Laufen für mehr Gerechtigkeit
Die Burgisteinerin ist eine Frau der Tat. 2014 gründete sie zusammen mit ihrer Schwester «Run For Hope». In einem ersten Lauf über 100 Kilometer wollte sie Geld sammeln, um der Tochter ihres verstorbenen Freundes die Schulbildung zu ermöglichen. 20’000 Franken kamen zusammen. Daxelhoffer reiste persönlich nach Nepal, um den Schulplatz zu besichtigen und das Geld direkt an die Bildungsinstitution zu bezahlen. Sicher ist sicher – die Not zwingt oft zu anderweitigen Ausgaben. Seit damals hat Brigitte Daxelhoffer in enger Zusammenarbeit mit «Chance Swiss», einer kleinen Hilfsorganisation aus Thun, zahlreiche Projekte in Nepal und Teilen Indiens unterstützt. Der Fokus ist klar: Kampf gegen Menschenhandel, Unterstützung von Frauen und Kindern, Ermöglichung von Bildung. Mit Läufen durch die Sahara, Wales oder nach Monaco sammelte Brigitte Daxelhoffer jährlich Spenden, welche direkt vor Ort in eng begleitete Projekte fliessen.
Aufhören ist kein Thema
Dass sie Gutes tun mit ihrer Leidenschaft für Berge und fürs Laufen kombinieren kann, ist ein Glück.
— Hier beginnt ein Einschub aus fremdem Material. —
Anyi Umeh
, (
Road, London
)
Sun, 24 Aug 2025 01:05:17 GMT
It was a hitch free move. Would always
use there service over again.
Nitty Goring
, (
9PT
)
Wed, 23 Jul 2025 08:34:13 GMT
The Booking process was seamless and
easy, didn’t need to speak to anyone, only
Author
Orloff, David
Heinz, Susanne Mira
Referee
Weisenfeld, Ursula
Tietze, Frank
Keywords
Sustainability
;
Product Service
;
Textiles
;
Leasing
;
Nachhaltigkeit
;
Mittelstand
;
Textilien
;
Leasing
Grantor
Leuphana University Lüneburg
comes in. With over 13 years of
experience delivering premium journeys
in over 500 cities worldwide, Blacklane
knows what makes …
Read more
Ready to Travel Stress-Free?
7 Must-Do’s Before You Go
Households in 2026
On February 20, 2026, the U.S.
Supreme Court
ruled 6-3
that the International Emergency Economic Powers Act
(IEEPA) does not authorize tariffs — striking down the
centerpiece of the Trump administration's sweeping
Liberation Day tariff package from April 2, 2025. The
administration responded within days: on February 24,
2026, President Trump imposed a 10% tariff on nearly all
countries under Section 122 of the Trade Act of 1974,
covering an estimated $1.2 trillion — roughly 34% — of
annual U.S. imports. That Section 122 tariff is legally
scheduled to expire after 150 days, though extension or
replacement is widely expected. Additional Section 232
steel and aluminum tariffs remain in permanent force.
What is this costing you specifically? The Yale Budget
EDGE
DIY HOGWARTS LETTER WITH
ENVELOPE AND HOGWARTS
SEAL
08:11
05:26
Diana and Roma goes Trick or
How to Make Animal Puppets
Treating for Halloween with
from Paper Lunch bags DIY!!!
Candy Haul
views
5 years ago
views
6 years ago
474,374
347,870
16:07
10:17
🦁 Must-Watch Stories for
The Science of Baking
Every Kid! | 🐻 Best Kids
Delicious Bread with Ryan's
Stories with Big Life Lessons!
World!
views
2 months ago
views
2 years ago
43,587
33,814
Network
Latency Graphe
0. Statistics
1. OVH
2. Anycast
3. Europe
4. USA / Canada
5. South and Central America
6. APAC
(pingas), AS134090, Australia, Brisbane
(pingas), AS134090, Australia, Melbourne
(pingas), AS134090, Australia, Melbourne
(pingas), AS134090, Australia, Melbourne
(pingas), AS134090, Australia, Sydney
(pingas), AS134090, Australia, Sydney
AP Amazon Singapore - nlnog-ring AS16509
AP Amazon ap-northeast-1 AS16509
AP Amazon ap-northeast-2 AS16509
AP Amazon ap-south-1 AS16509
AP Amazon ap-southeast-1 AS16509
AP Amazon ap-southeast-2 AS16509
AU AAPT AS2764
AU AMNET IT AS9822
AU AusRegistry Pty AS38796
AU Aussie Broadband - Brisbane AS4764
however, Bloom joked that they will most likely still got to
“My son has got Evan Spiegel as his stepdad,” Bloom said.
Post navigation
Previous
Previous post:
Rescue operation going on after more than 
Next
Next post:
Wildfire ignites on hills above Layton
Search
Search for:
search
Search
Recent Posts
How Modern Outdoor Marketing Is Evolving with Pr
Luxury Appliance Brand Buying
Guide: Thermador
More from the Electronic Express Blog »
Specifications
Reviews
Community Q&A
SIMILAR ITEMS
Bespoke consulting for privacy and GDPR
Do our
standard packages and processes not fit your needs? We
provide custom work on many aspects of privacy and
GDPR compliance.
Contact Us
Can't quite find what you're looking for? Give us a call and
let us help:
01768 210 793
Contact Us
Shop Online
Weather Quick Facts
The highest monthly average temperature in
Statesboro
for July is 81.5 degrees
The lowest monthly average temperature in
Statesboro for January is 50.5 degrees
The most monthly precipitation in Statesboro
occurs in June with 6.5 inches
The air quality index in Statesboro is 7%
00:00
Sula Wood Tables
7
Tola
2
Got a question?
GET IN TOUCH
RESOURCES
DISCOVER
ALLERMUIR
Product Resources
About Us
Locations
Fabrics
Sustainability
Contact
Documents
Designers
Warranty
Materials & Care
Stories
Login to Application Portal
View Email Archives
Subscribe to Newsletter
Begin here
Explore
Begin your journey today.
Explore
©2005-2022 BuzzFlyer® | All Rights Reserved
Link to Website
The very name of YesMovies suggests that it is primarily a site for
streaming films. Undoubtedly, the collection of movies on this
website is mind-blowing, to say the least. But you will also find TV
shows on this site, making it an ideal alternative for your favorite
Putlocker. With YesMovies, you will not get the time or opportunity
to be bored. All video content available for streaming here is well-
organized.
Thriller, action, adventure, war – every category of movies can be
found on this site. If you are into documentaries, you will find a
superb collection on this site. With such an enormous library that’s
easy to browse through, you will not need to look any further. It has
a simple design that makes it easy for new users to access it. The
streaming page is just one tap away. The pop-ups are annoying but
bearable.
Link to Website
Die Routen stellt sie sich selbst zusammen. Vorbereiten auf ihre Läufe muss sie sich auf ihre eigene Weise. «Ich habe nicht die Zeit, täglich vier Stunden zu rennen», erklärt sie. Neben ihrer Arbeit als Coach für Leistungs- und Spitzensportler und -sportlerinnen, als Beraterin für Medizinprodukte und Pharmafirmen und ihrer Familienarbeit liegt stundenlanges Training nicht drin. Vielmehr übe sie im Alltag mentale Fertigkeiten wie Durchbeissen, Dranbleiben und Vorwärtsschauen. «Aufhören geht für mich nicht», erklärt sie. Auch auf ihrem diesjährigen Lauf über 1000 Kilometer war aufgeben kein Thema, sogar dann nicht, als die Planung mit den Schlafpausen nicht aufging. Nach ein paar Tagen komme der Körper in eine eigene Routine. Man sei sehr nah bei sich, es gebe nur einen selbst. Laufen, trinken, essen und Kilometer machen. Eine heilsame Auseinandersetzung mit den Grundbedürfnissen. Brigitte Daxelhoffer schwärmt: «Es ist für mich nie langweilig, jeder Tag, jede Witterung ist wieder anders; die Schönheit der Berge ist enorm.»